- Theatrical release poster
- Directed by: Ayush Malli
- Produced by: Anadappa Sankanur
- Starring: Jagadeesh Koppal; Aditya Sindhanur; Adrust Sankanur; Rutvik Bellary; Durugappa Kambli; Renuka; Aarav Lohith Nagraj;
- Cinematography: B. Suresh Babu
- Edited by: Vishva N. M.
- Music by: Songs:; Ravi Billur; Sridhar Kashyap; Score:; Sridhar Kashyap;
- Production company: B. B. Sankanur Films
- Release date: 1 May 2025;
- Running time: 110 minutes
- Country: India
- Language: Kannada

= Puppy (2025 film) =

Indian Kannada-language drama film

Puppy is a 2025 Indian Kannada-language drama film directed by Ayush Malli.
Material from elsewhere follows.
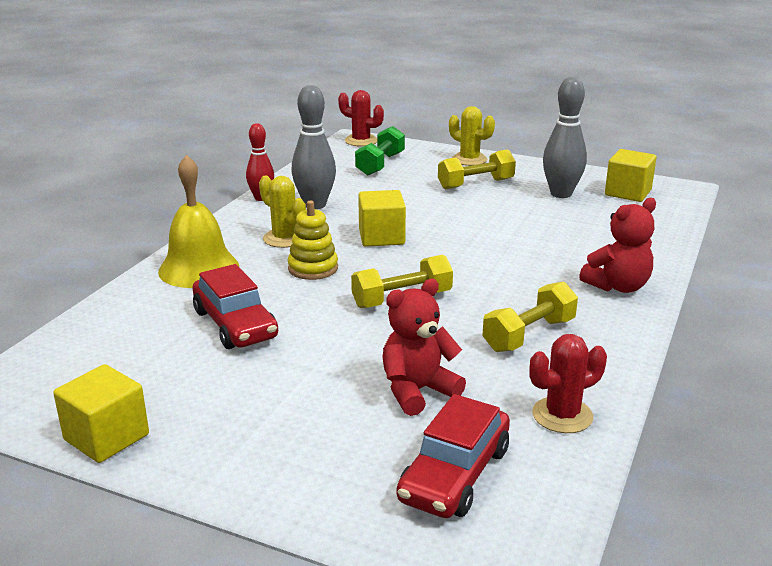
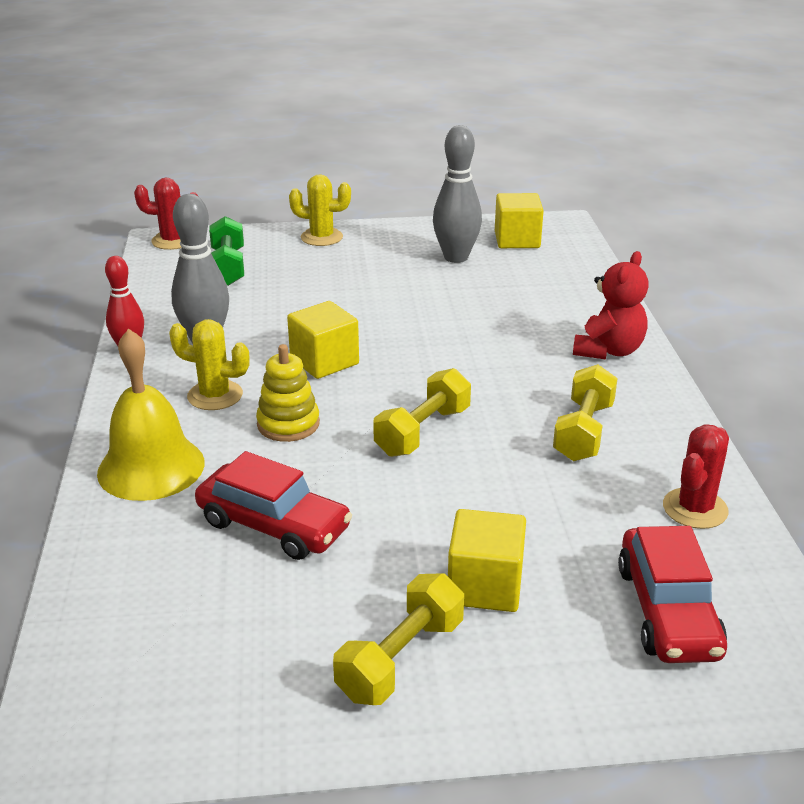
camera: 30 degrees left, 5 degrees up
yellow cube [53,364,149,463] -> yellow cube moved to [448,509,526,612]
red teddy bear [382,279,466,416] -> none
yellow dumbbell [438,149,516,189] -> yellow dumbbell moved to [333,573,464,705]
The film stars Jagadeesh Koppal, Aditya Sindhanur, Adrust Sankanur, Rutvik Bellary, Durugappa Kambli, Renuka, and Aarav Lohith Nagraj.

== Cast ==
- Jagadeesh Koppal as Parshya
- Aditya Sindhanur as Aadi
- Adrust Sankanur
- Rutvik Bellary
- Durugappa Kambli as Durgappa, Parshya's father
- Renuka as Renukamma, Parshya's mother
- Aarav Lohith Nagraj

== Production ==
The film was shot in Bangalore.

== Music ==
The film has a song composed by Ravi Billur and Sridhar Kashyap.

Track listing
| No. | Title | Lyrics | Singer(s) | Length |
|---|---|---|---|---|
| 1. | "Kaala Kettaitanta" | Ningappa Doni, Ayush Malli | Ningappa Doni | 4:19 |
| Total length: |  |  |  | 4:19 |

== Release ==
Puppy was released theatrically on 1 May 2025.
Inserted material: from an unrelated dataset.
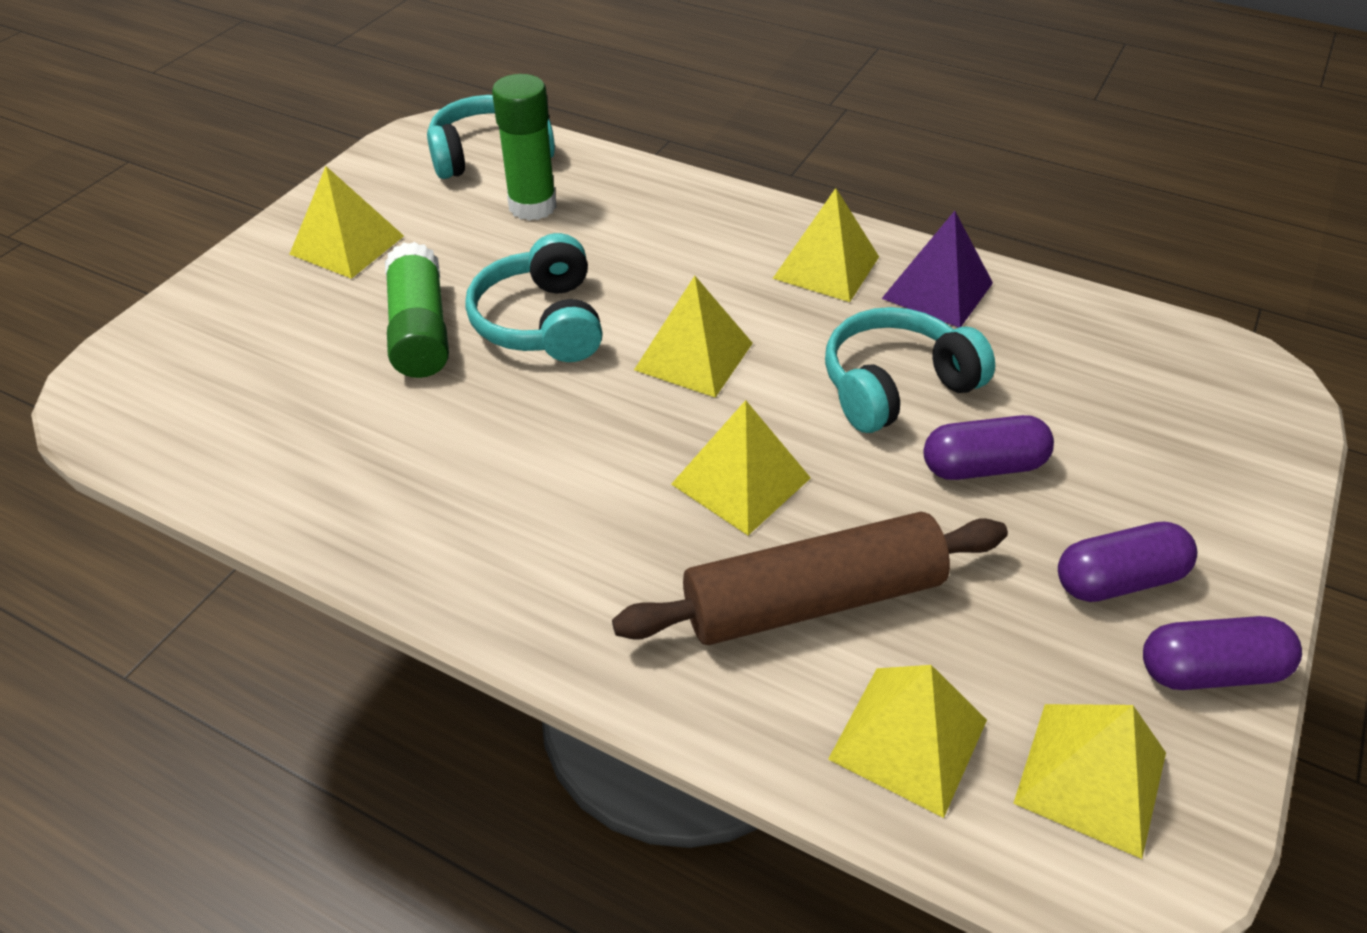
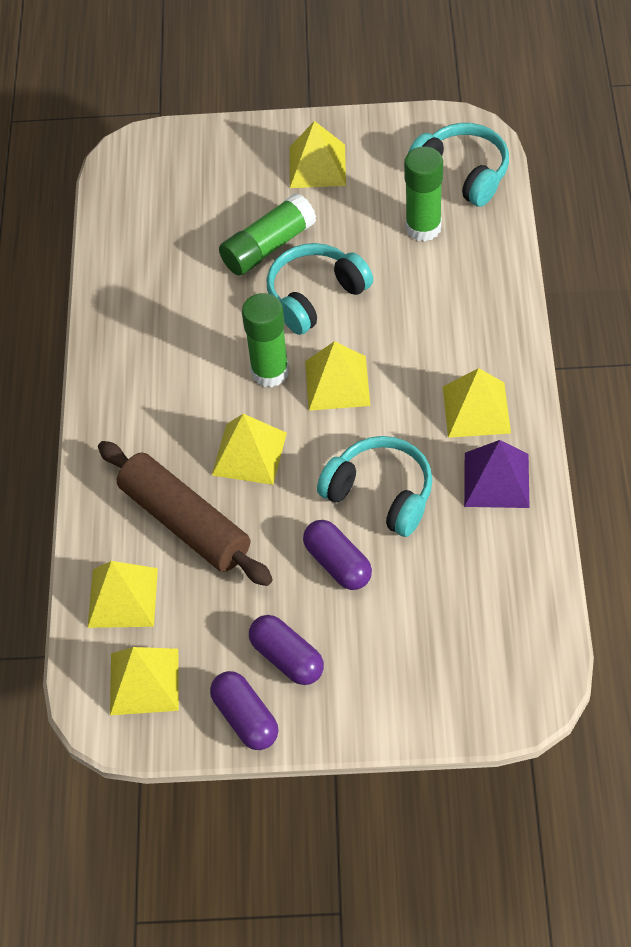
camera: 65 degrees right, 10 degrees up
none -> green glue stick [242,293,289,387]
=== Critical reception ===
Y. Maheswara Reddy of Bangalore Mirror rated the film 3/5 stars and wrote, "The director has given importance to the script without allowing any actor to stray from it. [...] The director deserves appreciation for including all elements such as comedy, sentiments, love, affection and attachment in the movie." Susmita Sameera of The Times of India gave the film 2.5/5 stars and wrote, "The raw, realistic style gives the film authenticity, though the execution is uneven. Some scenes lack emotional weight, and the humour, while effective in places, occasionally feels overdone. [...] Still, Puppy resonates with its honest portrayal of childhood, hardship, and unexpected bonds."
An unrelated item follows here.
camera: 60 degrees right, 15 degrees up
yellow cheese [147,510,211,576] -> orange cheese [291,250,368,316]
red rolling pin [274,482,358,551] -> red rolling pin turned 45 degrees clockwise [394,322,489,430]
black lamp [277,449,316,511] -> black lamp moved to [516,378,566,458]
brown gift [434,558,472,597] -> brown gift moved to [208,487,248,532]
A. Sharadhaa of The New Indian Express gave the film 2.5/5 stars and wrote, "While it doesn’t fully explore the deeper emotional layers of migration or the children’s inner worlds, it still gently reveals the silent struggles and small hopes that shape life on the margins of a growing city." A critic from Kannada Prabha rated the film 3/5. Abhilash P. S. of Prajavani wrote that some scenes could have been trimmed since the storyline is short. A critic from Vijayavani gave it a positive review.